Orador sagrado proeminente, de verbo fácil e grande fluência, fazia ouvir a sua voz nos principais actos solenes que então tinham lugar em Guimarães, como no Te Deum que se realizou na Colegiada no dia 8 de Maio de 1870, comemorando o fim da Guerra entre o Brasil e o Paraguai, ou na celebração do Centenário de Camões, em 1880.
Participou activamente na defesa e valorização do património histórico e monumental vimaranense, tendo integrado, com Francisco Martins Sarmento, em 1874, a comissão que dirigiu o restauro da igreja de S. Miguel do Castelo, em parte custeada por subscrição pública. Esta operação de restauro iria tornar-se, para a posteridade, num caso exemplar de cuidado e rigor colocados na recuperação de um monumento histórico.
No início do mês de Março de 1882, foi distinguido com a nomeação para sócio efectivo da Real Associação dos Arquitectos Civis e Arqueólogos Portugueses. No dia 18 desse mês, seria também elevado a sócio correspondente da Real Associação de Geografia de Lisboa. Estes reconhecimentos vinham na sequência da publicação da sua monografia sobre Guimarães, trazida a público no ano anterior.
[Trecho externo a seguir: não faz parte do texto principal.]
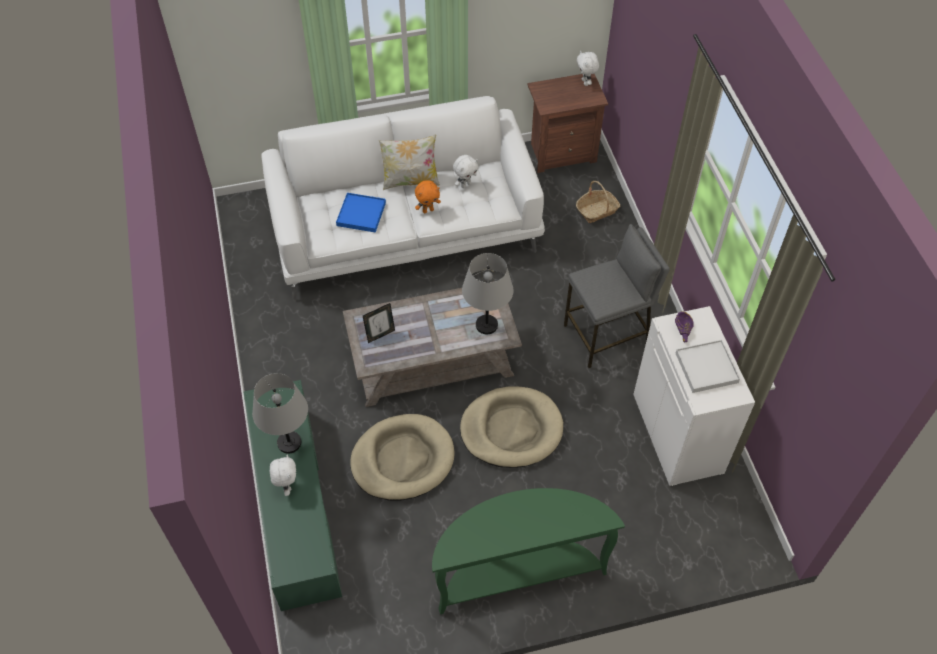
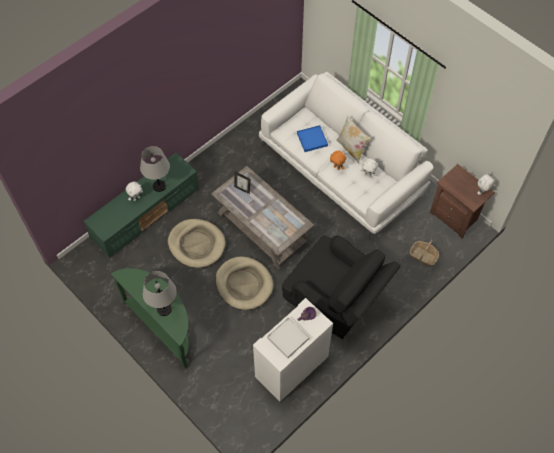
camera: 60 degrees right, 5 degrees up
grey table lamp [462,253,513,334] -> grey table lamp moved to [143,271,177,316]
grey stool [564,224,670,368] -> black armchair [282,235,401,340]

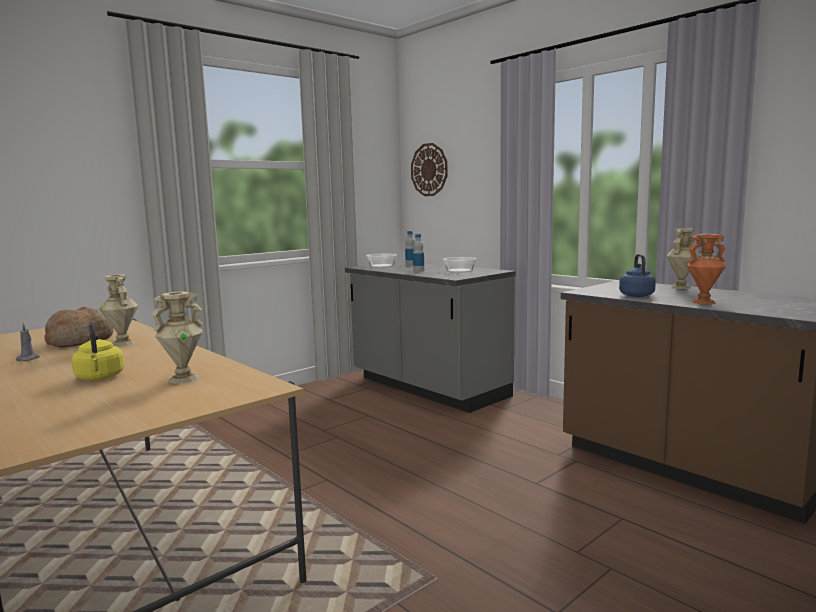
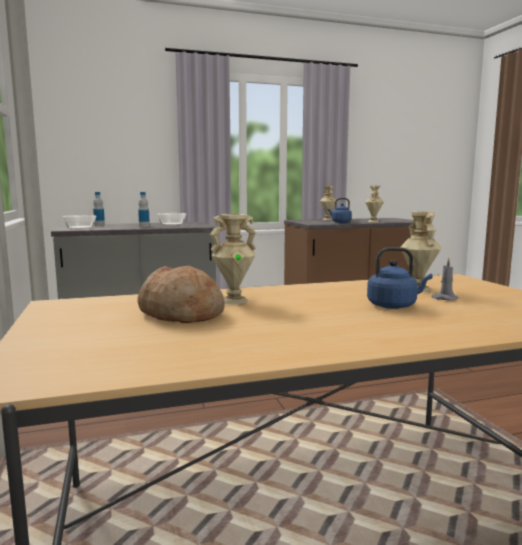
camera: 65 degrees left, 0 degrees up
grey candle [16,323,40,361] -> grey candle moved to [431,258,459,301]
yellow kettle [72,321,124,380] -> blue kettle [367,247,433,309]
wall clock [411,143,447,196] -> none
orange vase [687,234,726,304] -> beige vase [365,185,384,222]

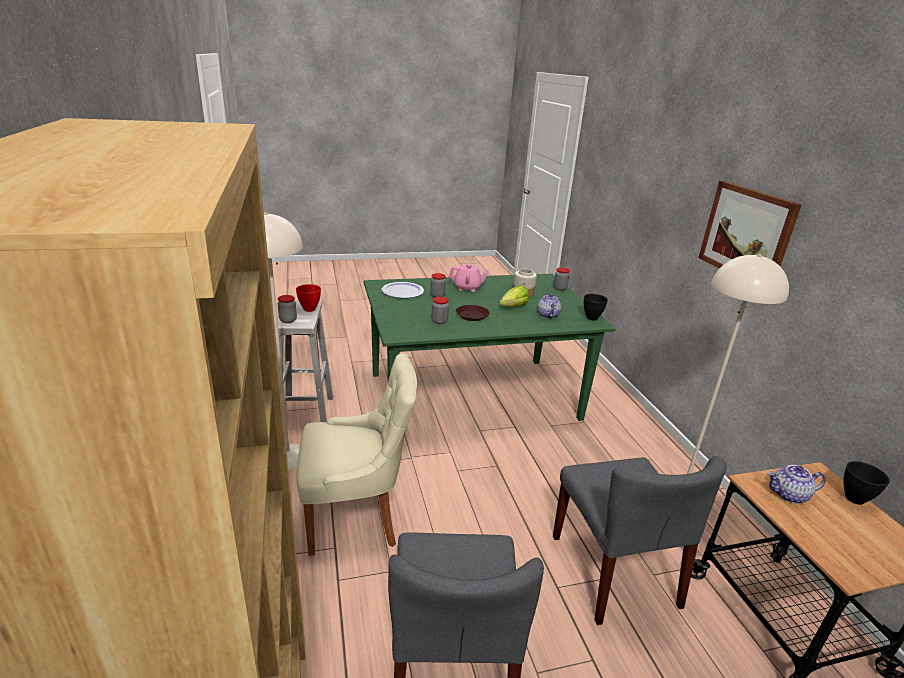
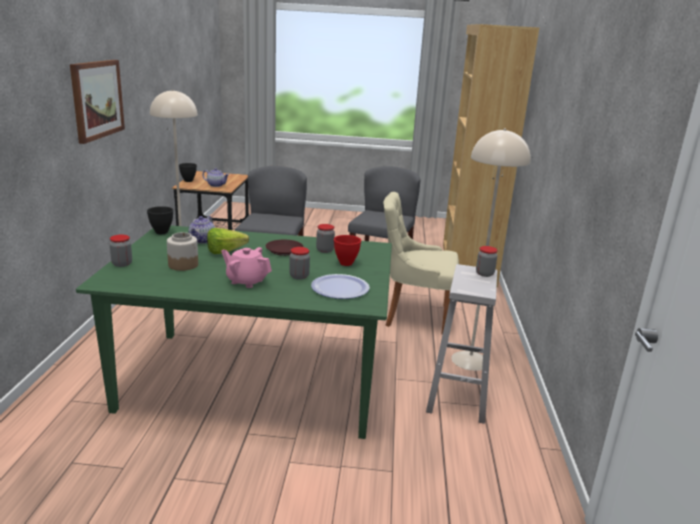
camera: 160 degrees left, 5 degrees down
red bowl [296,284,321,312] -> red bowl moved to [334,235,361,266]

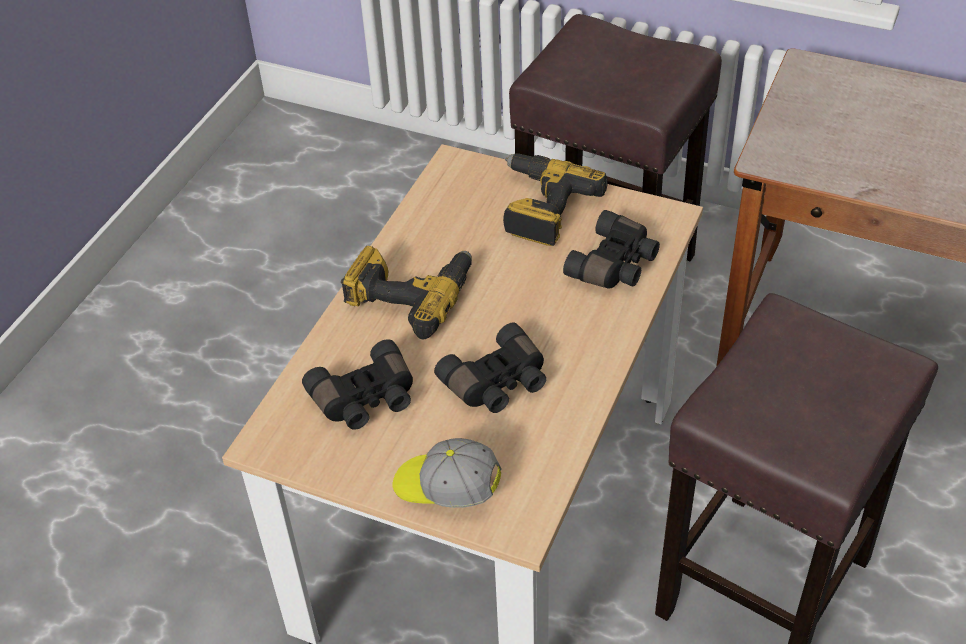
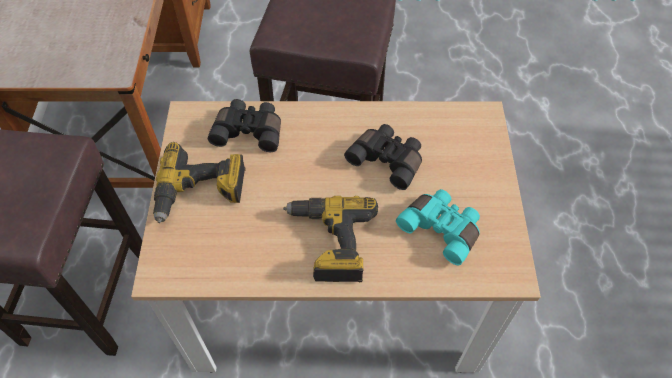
camera: 115 degrees left, 10 degrees up
black binoculars [302,339,413,430] -> turquoise binoculars [396,189,480,266]
cap [393,438,501,508] -> none

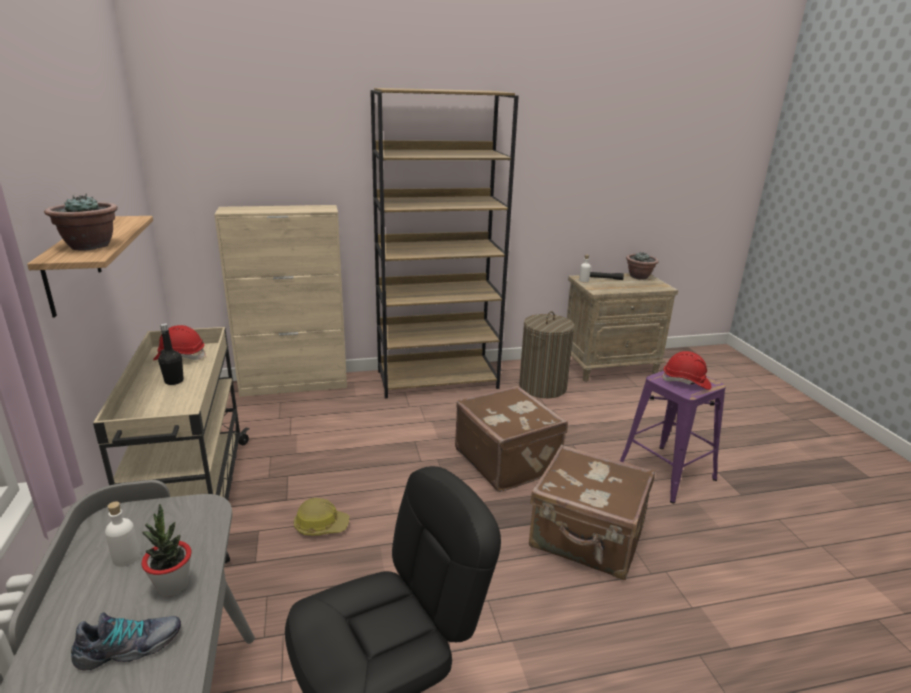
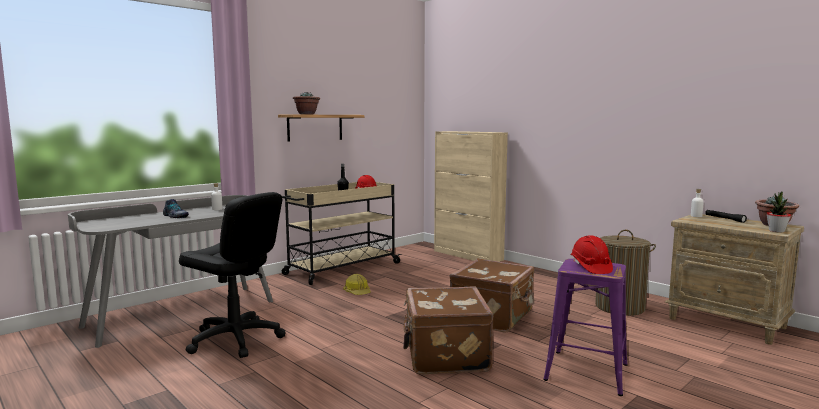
camera: 60 degrees right, 15 degrees down
potted plant [141,504,192,597] -> potted plant moved to [766,191,791,233]
brown bookcase [370,88,519,399] -> none

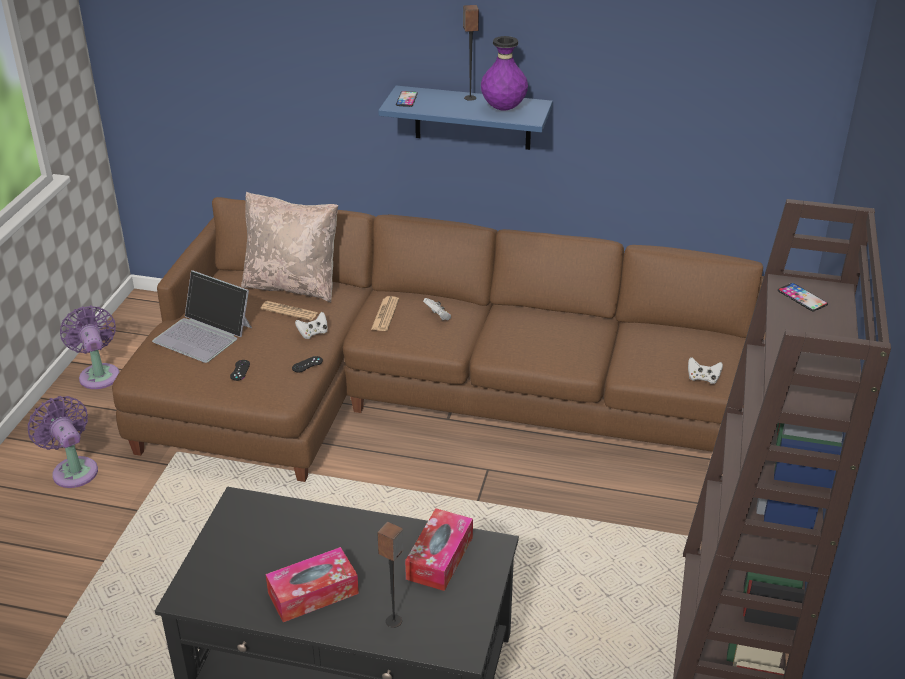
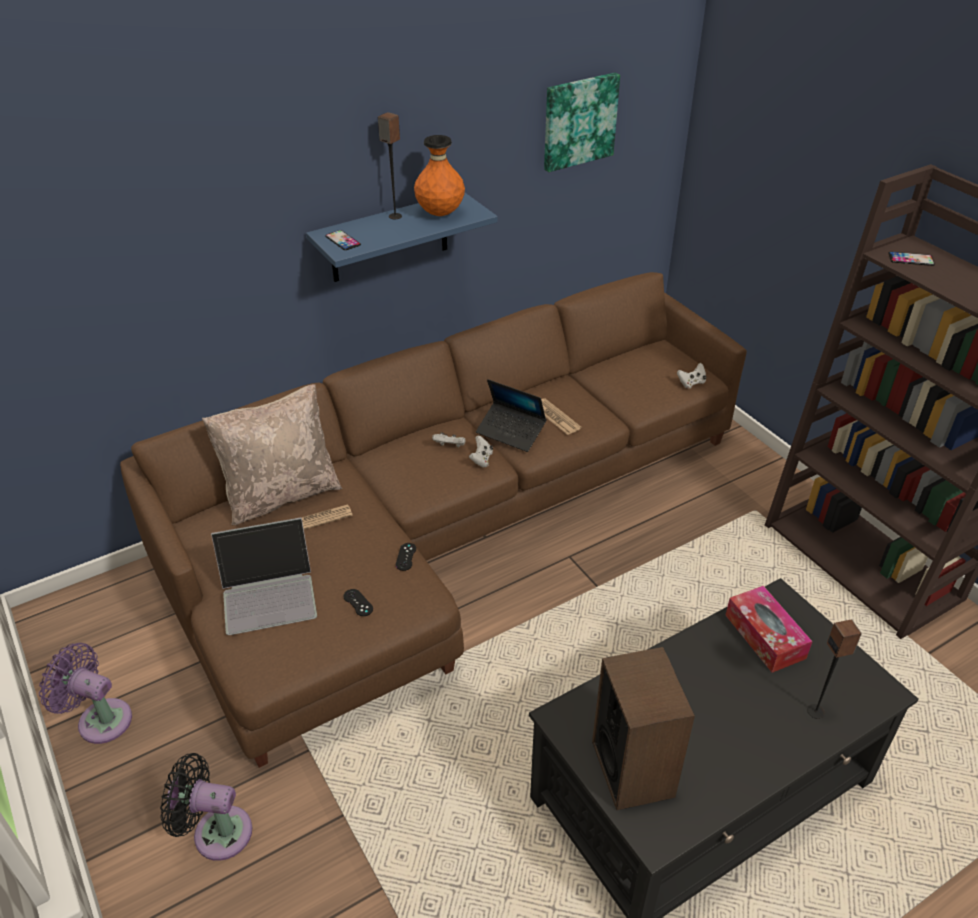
camera: 45 degrees left, 5 degrees up
purple fan [28,396,98,488] -> black fan [160,753,252,861]
tissue box [266,547,359,622] -> none
white game controller [295,312,328,339] -> white game controller moved to [469,436,493,467]
newspaper [371,296,399,331] -> newspaper moved to [541,398,581,435]
purple vase [481,36,528,111] -> orange vase [414,135,465,216]
none -> laptop [476,379,547,452]
none -> picture [544,73,620,172]
none -> speaker [592,647,695,810]

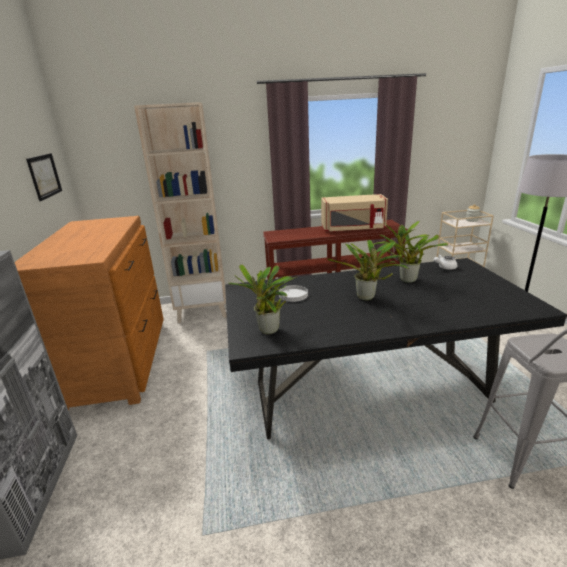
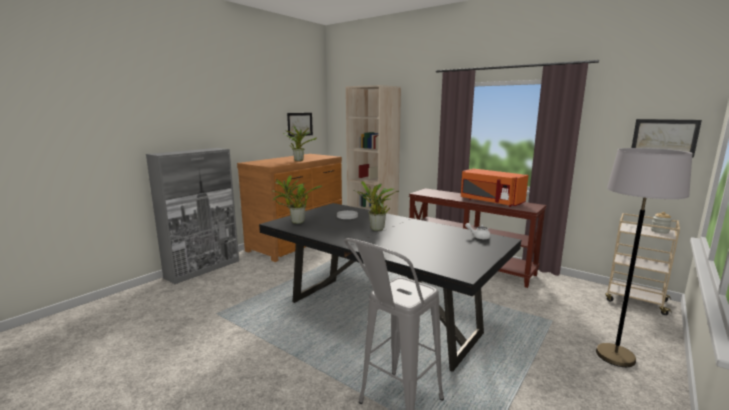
camera: 45 degrees right, 10 degrees down
beige microwave [321,194,388,232] -> orange microwave [461,169,528,207]
potted plant [373,221,448,283] -> potted plant moved to [283,126,317,161]
none -> picture [631,119,702,157]

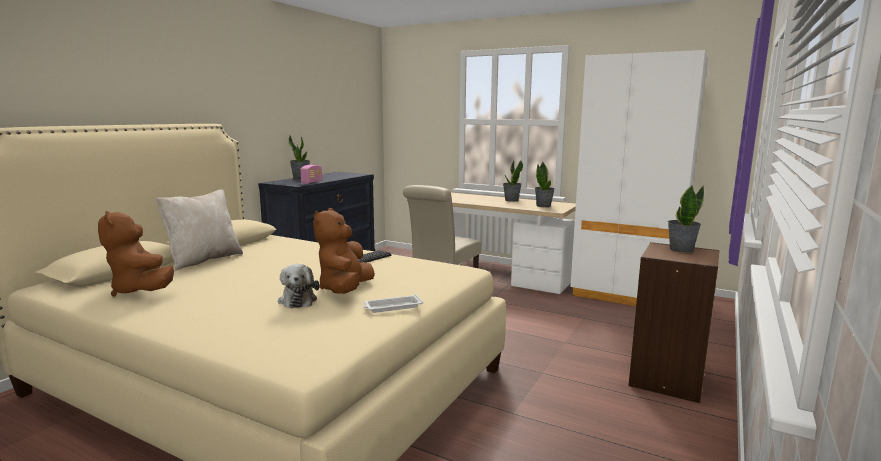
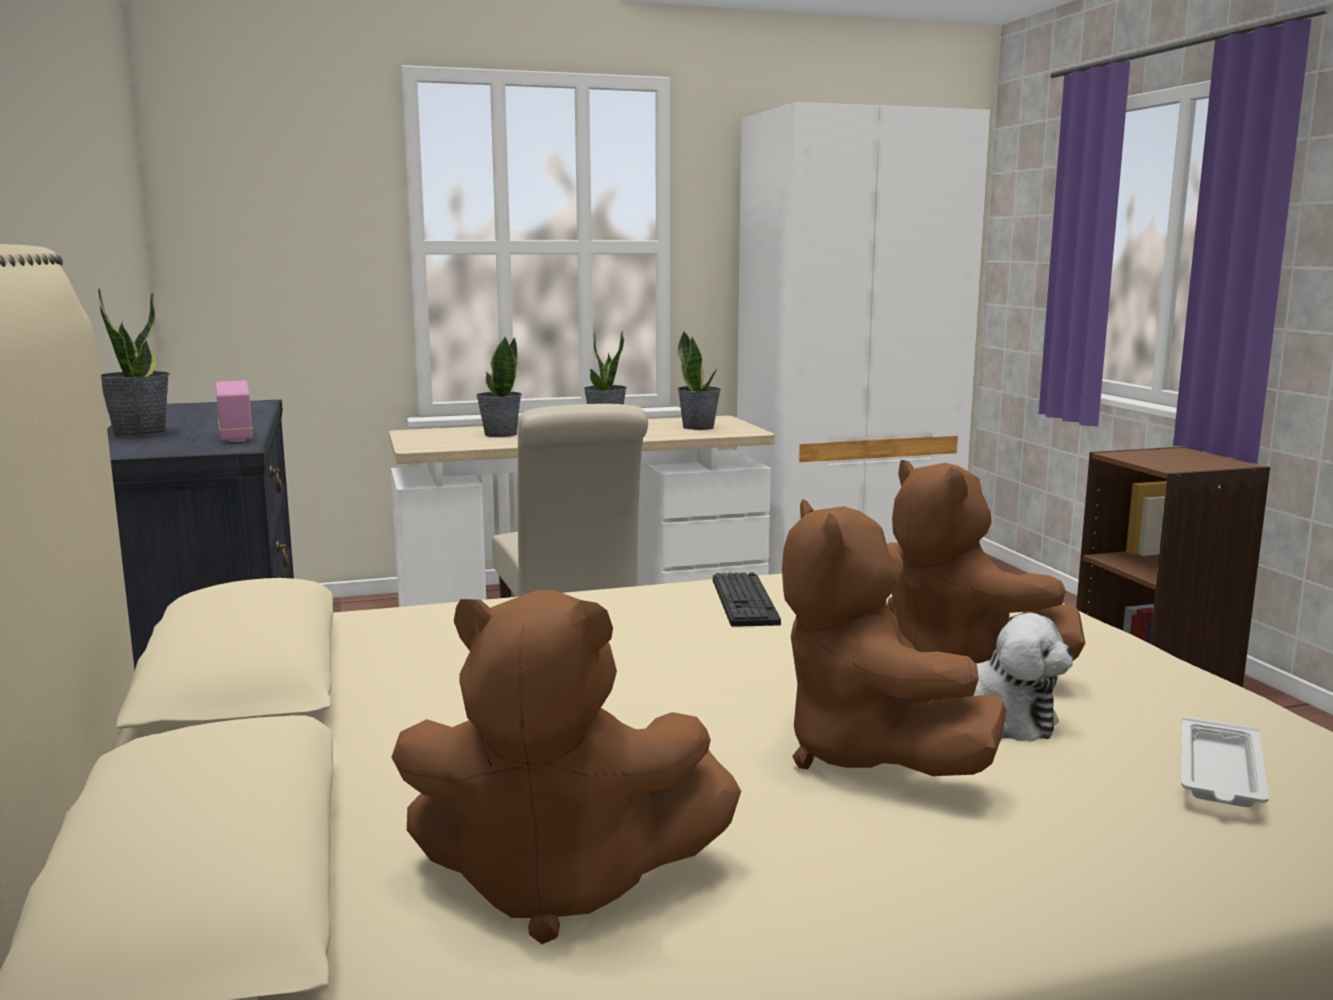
camera: 45 degrees left, 0 degrees up
beige pillow [156,189,243,271] -> none
white tray [363,294,423,313] -> white tray moved to [1181,716,1269,807]
potted plant [668,185,704,253] -> potted plant moved to [476,337,522,437]
none -> brown plush toy [782,499,1007,776]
Guimarães, apontamentos para a sua história” resulta de um trabalho persistente de investigação sobre os anais de Guimarães e surge como pedra percursora da profunda renovação dos estudos da história local vimaranense que se fará sentir com o advento da Sociedade Martins Sarmento, nascida pela mesma altura. Até à obra do Padre Caldas, o conhecimento da história de Guimarães ficava-se essencialmente pelas velhas (e um tanto fantasiosas) “Memórias Ressuscitadas da Antiga Guimarães”, do padre Torcato Peixoto de Azevedo, de 1692 (publicadas pela primeira vez em 1845), que foram replicadas pelo padre Carvalho da Costa na sua “Corografia”.
Na apresentação dos seus Apontamentos, o Padre Caldas expõe os motivos que o levaram a lançar-se naquela tarefa de reconstituição histórica: manifestar à terra, que me foi berço, a dedicação que lhe consagro, determinaram-me a gastar algumas horas de ócio a coleccionar estes apontamentos, que poderão servir um dia para a história de Guimarães. Pelas páginas desta obra, inicialmente publicada em dois volumes, passam a história, a geografia, a economia, o comércio, a indústria, a cultura, a arte, os documentos, as pessoas notáveis (em virtudes, em letras, em armas, nas artes), as festas, os monumentos, as instituições, a imprensa ou o teatro de Guimarães. Nos “Apontamentos”, António José Ferreira Caldas apresenta-nos um notável mosaico multifacetado, fundamental para a compreensão da realidade vimaranense, que oferece aos seus conterrâneos, sem atavios nem galas, mas tais como os encontrei na história, na tradição e nos arquivos pulverulentos.
A morte levou-o precocemente, no dia 22 de Julho de 1884, quando contava apenas 41 anos, não dando tempo a que concretizasse um projecto grandioso que tinha entre mãos: escrever e publicar um estudo que abrangesse todas as freguesias e lugares do concelho de Guimarães, a cujo estudo se dedicava, coligindo notícias e compulsando documentos.
Já passaram mais de 125 anos sobre a data da primeira publicação dos “Apontamentos” do Padre Caldas. Desde a altura em que foram escritos, sucessivos avanços alteraram profundamente o nosso conhecimento do passado. A historiografia aperfeiçoou os seus métodos, elevando a História à condição de ciência. Porém, ainda hoje, mesmo carregando o peso de mais de um século, a obra de António José Ferreira Caldas permanece como a melhor e mais completa monografia histórica de Guimarães alguma vez escrita.